Passage provided:
════
Their Plan, Our Necessary Response

The headline and subheadline of the editorial lay it out succinctly:

China’s No-Exit Plan for Foreigners
Beijing is blocking two more Americans from leaving the country which is part of a pattern.

Then the lede:

Chinese President Xi Jinping has been eager to lure American companies to invest in China, but you wouldn’t know it from Beijing’s latest actions. China is preventing American citizens, including a Commerce Department employee and a Wells Fargo banker, from leaving the country.

This is naked hostage-taking, and the only way to stop it is to counter it decisively, deeply, and broadly. That doesn’t mean if the PRC takes an American hostage, we take 10, nor does it mean if the PRC brings a knife to the matter, we bring a gun and all our friends with guns. It may come to that—tit-for-tat is far worse and more expensive than drastic and rapid escalation—but it’s not useful in the present context.
════
The data:
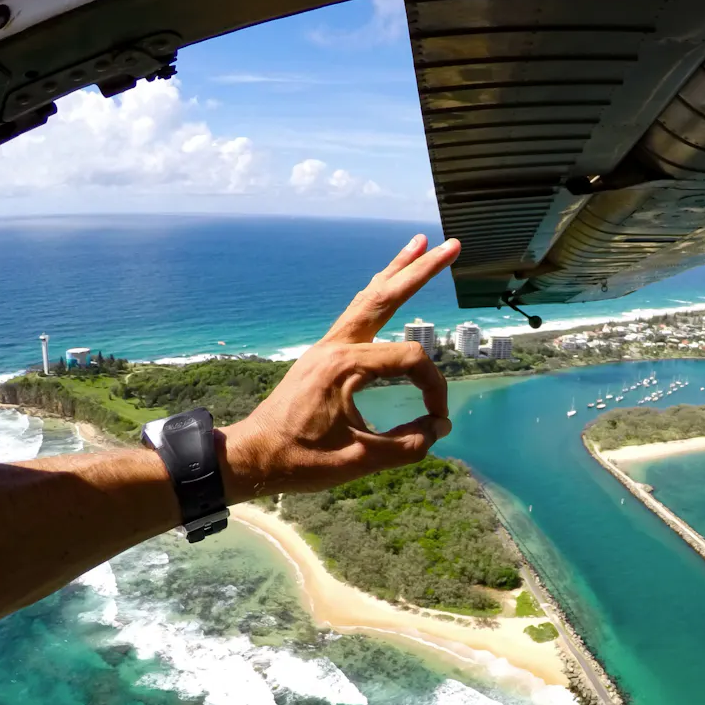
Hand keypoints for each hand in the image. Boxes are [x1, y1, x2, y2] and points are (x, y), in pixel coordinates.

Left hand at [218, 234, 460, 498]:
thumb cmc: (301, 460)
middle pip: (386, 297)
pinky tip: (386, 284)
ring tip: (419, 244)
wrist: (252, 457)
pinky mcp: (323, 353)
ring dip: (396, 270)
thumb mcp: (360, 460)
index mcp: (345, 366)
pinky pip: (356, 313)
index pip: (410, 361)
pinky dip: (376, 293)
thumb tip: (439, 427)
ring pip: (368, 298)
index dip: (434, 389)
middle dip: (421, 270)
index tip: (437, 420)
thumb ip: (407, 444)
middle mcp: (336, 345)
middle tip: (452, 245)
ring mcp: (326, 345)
════
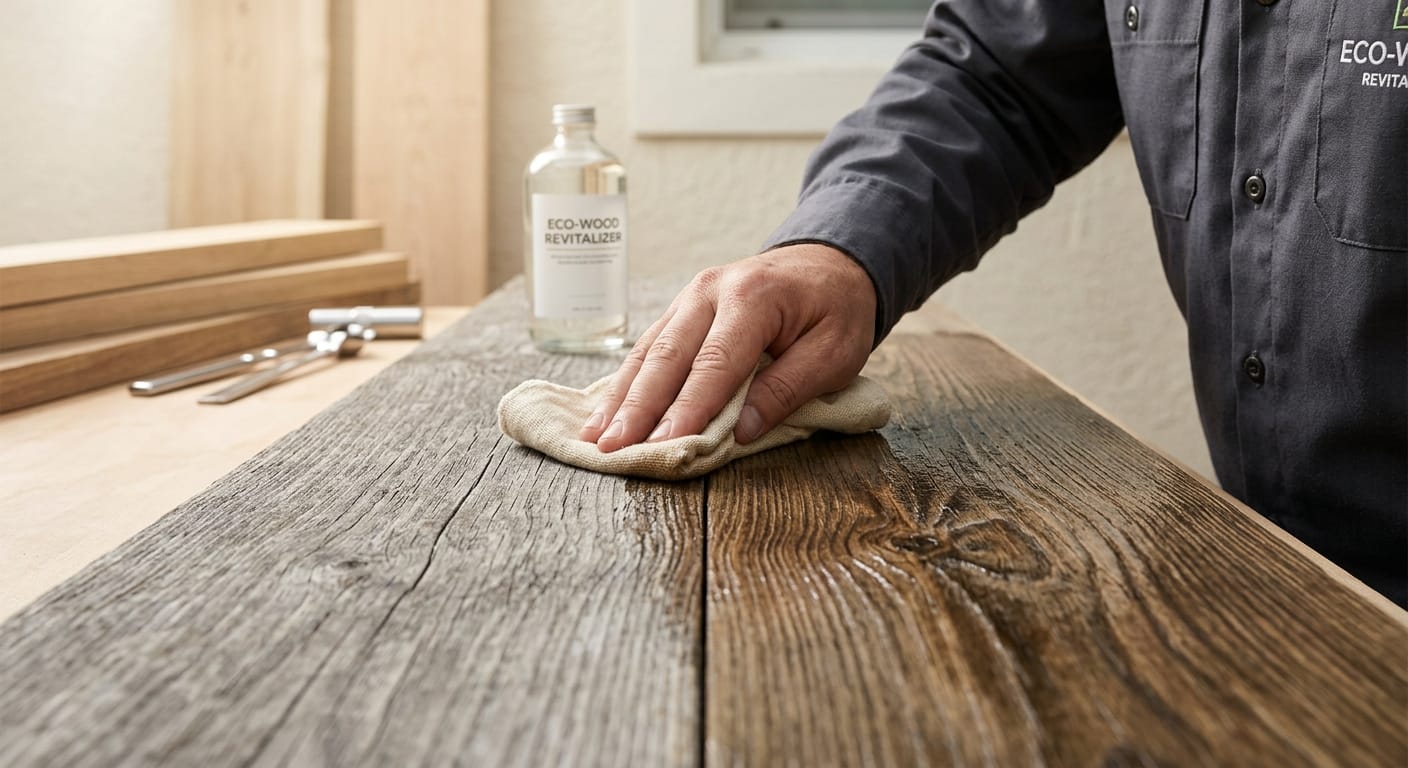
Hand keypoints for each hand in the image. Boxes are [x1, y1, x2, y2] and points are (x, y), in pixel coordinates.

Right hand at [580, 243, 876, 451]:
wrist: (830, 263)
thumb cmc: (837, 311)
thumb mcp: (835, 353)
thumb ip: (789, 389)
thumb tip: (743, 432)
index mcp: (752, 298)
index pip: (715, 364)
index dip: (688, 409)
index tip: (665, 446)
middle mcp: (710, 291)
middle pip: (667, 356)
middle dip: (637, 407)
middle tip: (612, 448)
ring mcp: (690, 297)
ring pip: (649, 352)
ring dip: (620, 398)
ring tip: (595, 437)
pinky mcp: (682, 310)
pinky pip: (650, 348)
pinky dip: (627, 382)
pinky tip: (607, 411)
════
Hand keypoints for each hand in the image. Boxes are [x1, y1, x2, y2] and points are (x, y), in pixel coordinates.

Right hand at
════
To do:
[a] Please return the passage on China's exit bans word for word, starting with "This is naked" and going on through "the present context.".
[b] Resume the passage on China's exit bans from its last sentence.

Answers:
[a]
This is naked hostage-taking, and the only way to stop it is to counter it decisively, deeply, and broadly. That doesn’t mean if the PRC takes an American hostage, we take 10, nor does it mean if the PRC brings a knife to the matter, we bring a gun and all our friends with guns. It may come to that—tit-for-tat is far worse and more expensive than drastic and rapid escalation—but it’s not useful in the present context.

[b]
What is necessary is for Americans to stop traveling to the PRC under any circumstance—not to visit, not for tourism, not on business. This would be made more effective, and safer for business employees, if American businesses stopped doing business inside the PRC completely. Along those lines, our State Department should issue a Level 4 Travel Advisory—Do Not Travel—on travel to the PRC. The specific risks to travel are included with this level of advisory, and SecState should be explicit: there is an unacceptable risk of the American traveler being kidnapped by the PRC government and barred from leaving. It may be true, and it seems to be so for the two kidnap victims above, that the victims are free to roam about the PRC, but that just means they’re in a shabbily gilded cage.

In addition to those steps, our government needs to make those hostages our hostages against PRC good behavior: do nothing diplomatically or economically with the PRC until all of our citizens are back on US soil, safe and healthy. Rescind the PRC’s Most Favored Nation status and impose tariffs of at least 500% on all goods and services originating from the PRC, regardless of the path those things take in getting to the US, again until all of our citizens are back on US soil, safe and healthy.

Accelerate arming the Republic of China, the Republic of Korea, and Japan. Actively and overtly—with the presence of US Navy and Air Force assets—assist the Philippines in its defense of its island possessions in the South China Sea, including physically blocking PLAN ships from impeding Philippine shipping. Deem PLAN ship refusal to give way, maintaining a collision course as an attack on our ship or the Philippine ship, and fire on and sink the PLAN attacker. Work defense arrangements with Vietnam, Thailand, Singapore, and Malaysia.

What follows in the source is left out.